Amelia saw her first plane when she was just 10 years old – but she wasn’t impressed until almost a decade later, when she saw a stunt-flying exhibition. And then on December 28, 1920, she was taken for a flight by pilot Frank Hawks, which changed her life.
Amelia was no stranger to adversity. Growing up a tomboy, she was often met with strong challenges and prejudice, but she was determined to not let them phase her. For a matter of fact, women that went against the grain influenced her, as she kept a scrapbook of newspaper clippings about successful women who achieved in male-oriented fields, such as law, advertising and mechanical engineering.
But on January 3, 1921, Amelia took her first flying lesson. Six months later, she had managed to save enough money to buy her first plane, a two-seater biplane painted bright yellow. Amelia nicknamed it “The Canary”, and used it to set her first women’s record by rising to an altitude of 14,000 feet.
Seven years later, in 1928, Amelia received a call inviting her to become the first woman to fly the Atlantic. This achievement made history, as three female pilots had previously died attempting the trip.
Amelia went on to gain the nickname “Powder Puff Derby”, and ranked third place at the Cleveland Women’s Air Derby. In 1931 she married George Putnam, who helped concoct a plan to become the first woman and the second person to fly solo the Atlantic.
A few years later, she set off from Paris, but had to perform an unprecedented landing in Ireland, due to strong winds and mechanical issues. For her brave efforts, President Herbert Hoover presented her with a gold medal from the National Geographic Society and Congress awarded her the Distinguished Flying Cross-the first ever given to a woman.
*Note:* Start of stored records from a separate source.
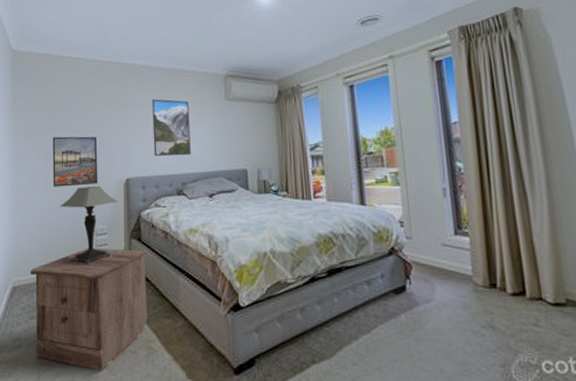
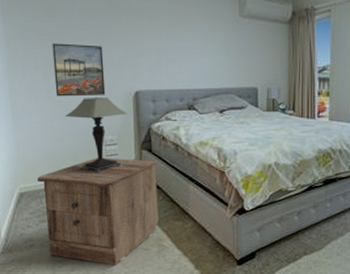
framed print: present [152,99,191,157] -> none [162,10,203,71]

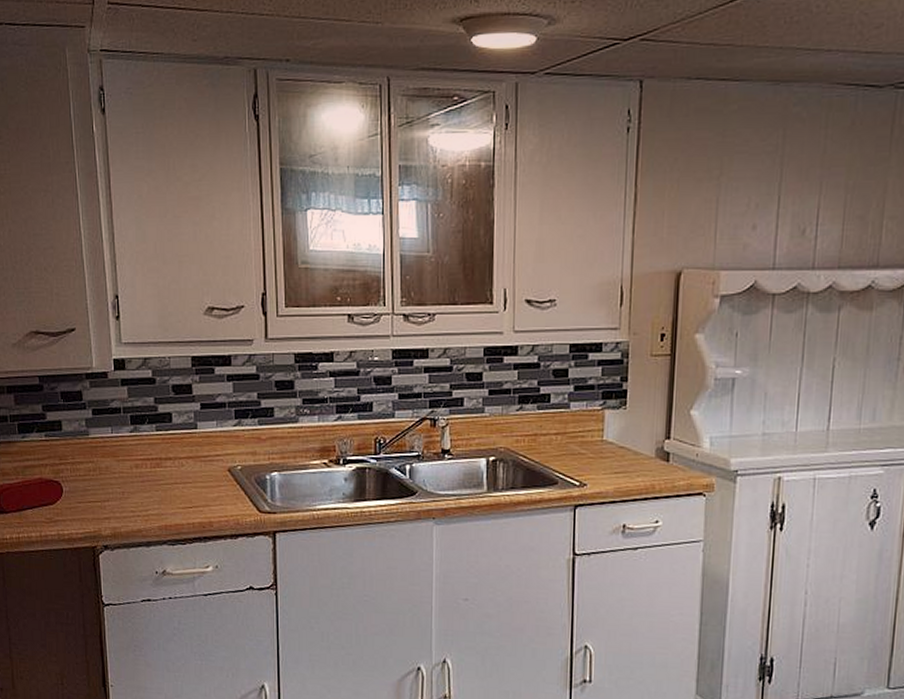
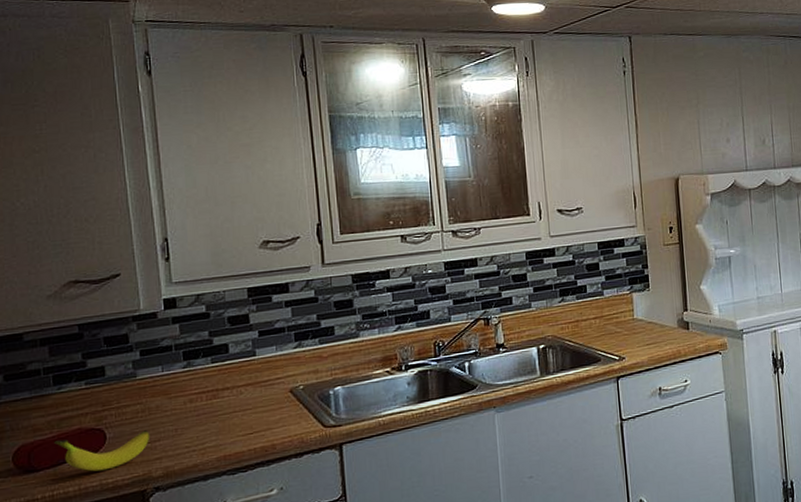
banana: none [19,487,101,522] -> present [54,430,150,472]

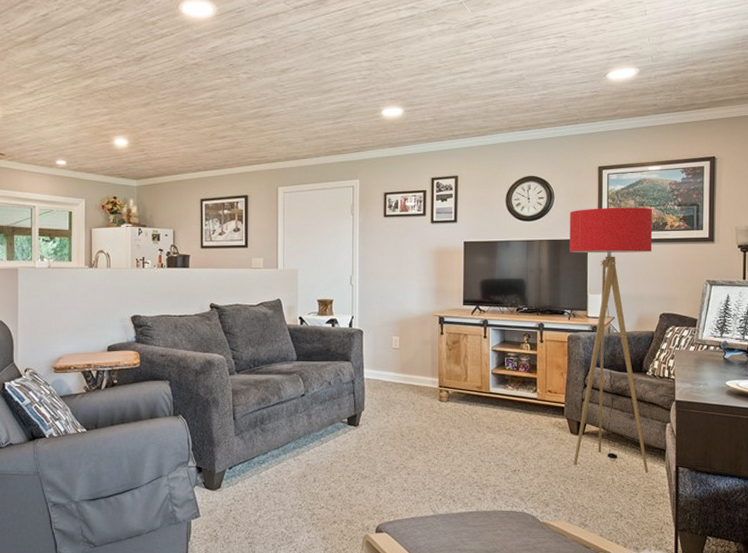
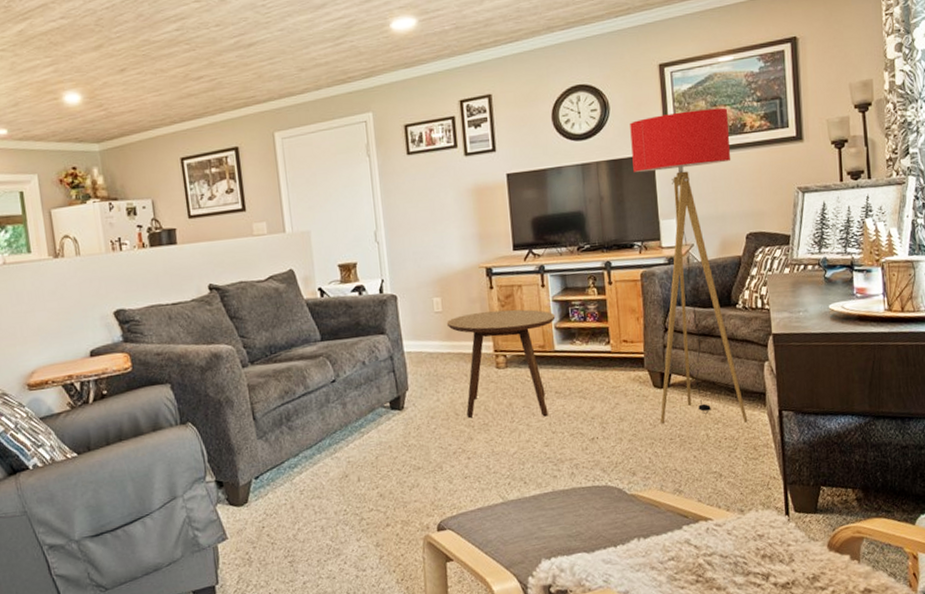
side table: none [401,353,493,447] -> present [446,309,556,419]

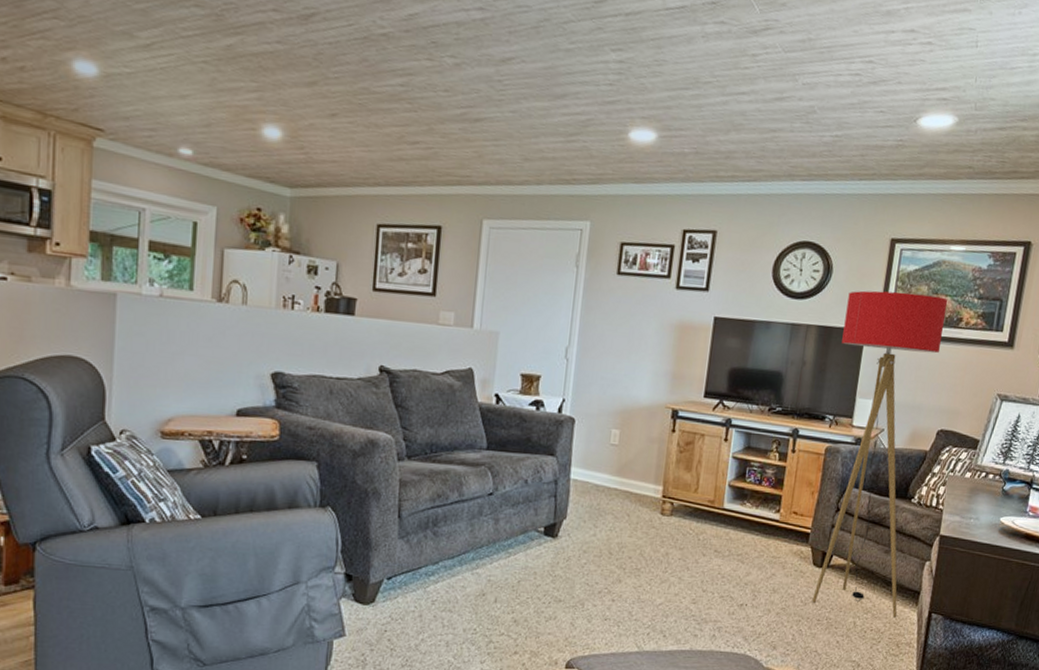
side table: present [446,309,556,419] -> none [620,453,732,573]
Amelia continued to break boundaries, setting an altitude record for autogyros of 18,415 feet that stood for years and becoming the first person to fly solo across the Pacific from Honolulu to Oakland, California.
As Amelia turned 40, she was ready for her final and monumental challenge; she wanted to be the first woman to fly around the world. On June 1, Amelia embarked on her 29,000-mile journey from Miami to New Guinea – only 2,556 miles short of completing her trip.
Although she was suffering from fuel shortages, Amelia persisted. The next day, she took off, but ran into difficulty, and was unable to contact help. Amelia was last heard from at 7:42 am on June 2. Rescue attempts were immediately put in place, becoming the most extensive air and sea search in naval history, costing US$4mn. In 1939, a lighthouse on Howland Island was constructed in her memory.